▸ **Records provided**:
▼

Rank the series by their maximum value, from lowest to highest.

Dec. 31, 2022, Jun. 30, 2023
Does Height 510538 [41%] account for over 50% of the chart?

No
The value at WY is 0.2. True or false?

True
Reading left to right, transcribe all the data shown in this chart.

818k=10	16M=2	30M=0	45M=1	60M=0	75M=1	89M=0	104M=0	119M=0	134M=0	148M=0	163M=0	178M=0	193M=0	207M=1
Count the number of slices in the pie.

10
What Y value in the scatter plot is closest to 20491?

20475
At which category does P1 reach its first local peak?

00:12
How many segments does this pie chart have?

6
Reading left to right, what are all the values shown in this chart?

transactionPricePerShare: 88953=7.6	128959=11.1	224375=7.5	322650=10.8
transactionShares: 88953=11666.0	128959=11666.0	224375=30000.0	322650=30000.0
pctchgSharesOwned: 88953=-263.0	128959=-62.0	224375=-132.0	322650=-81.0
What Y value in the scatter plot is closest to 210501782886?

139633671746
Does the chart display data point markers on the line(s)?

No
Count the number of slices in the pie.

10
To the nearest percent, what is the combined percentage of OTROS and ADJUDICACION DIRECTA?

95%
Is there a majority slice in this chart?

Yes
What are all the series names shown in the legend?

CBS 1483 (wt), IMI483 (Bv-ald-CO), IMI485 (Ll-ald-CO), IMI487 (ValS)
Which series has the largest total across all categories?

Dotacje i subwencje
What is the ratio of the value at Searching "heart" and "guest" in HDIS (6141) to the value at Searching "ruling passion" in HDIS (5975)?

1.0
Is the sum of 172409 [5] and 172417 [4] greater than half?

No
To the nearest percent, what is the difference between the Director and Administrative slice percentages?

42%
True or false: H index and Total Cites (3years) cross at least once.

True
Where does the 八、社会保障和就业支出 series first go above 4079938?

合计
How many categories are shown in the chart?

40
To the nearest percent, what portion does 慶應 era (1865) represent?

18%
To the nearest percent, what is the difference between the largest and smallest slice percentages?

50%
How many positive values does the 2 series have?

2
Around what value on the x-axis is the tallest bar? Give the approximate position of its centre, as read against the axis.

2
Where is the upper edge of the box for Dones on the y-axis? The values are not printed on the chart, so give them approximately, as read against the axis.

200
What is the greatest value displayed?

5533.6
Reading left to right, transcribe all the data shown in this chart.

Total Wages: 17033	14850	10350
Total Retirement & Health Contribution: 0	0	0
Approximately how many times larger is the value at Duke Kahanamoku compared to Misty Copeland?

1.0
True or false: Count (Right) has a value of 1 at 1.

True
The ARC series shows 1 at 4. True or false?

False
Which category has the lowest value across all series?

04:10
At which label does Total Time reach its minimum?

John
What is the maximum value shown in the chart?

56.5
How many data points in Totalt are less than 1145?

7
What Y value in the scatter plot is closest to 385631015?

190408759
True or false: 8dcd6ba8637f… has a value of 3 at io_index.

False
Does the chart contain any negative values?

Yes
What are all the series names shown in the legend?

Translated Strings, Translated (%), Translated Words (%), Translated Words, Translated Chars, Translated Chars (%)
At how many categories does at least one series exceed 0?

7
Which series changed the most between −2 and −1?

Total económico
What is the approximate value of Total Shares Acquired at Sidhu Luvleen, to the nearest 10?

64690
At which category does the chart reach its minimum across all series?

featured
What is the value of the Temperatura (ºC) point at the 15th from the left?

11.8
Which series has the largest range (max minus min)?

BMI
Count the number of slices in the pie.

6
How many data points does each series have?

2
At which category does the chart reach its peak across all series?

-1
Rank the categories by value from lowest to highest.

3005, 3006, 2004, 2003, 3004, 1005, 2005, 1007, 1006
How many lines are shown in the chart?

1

▲

▸ **Exercise requirements**: How many lines in the records above contain the string "axis"? Reply with the number alone.

▸ **Answer to this problem**: 2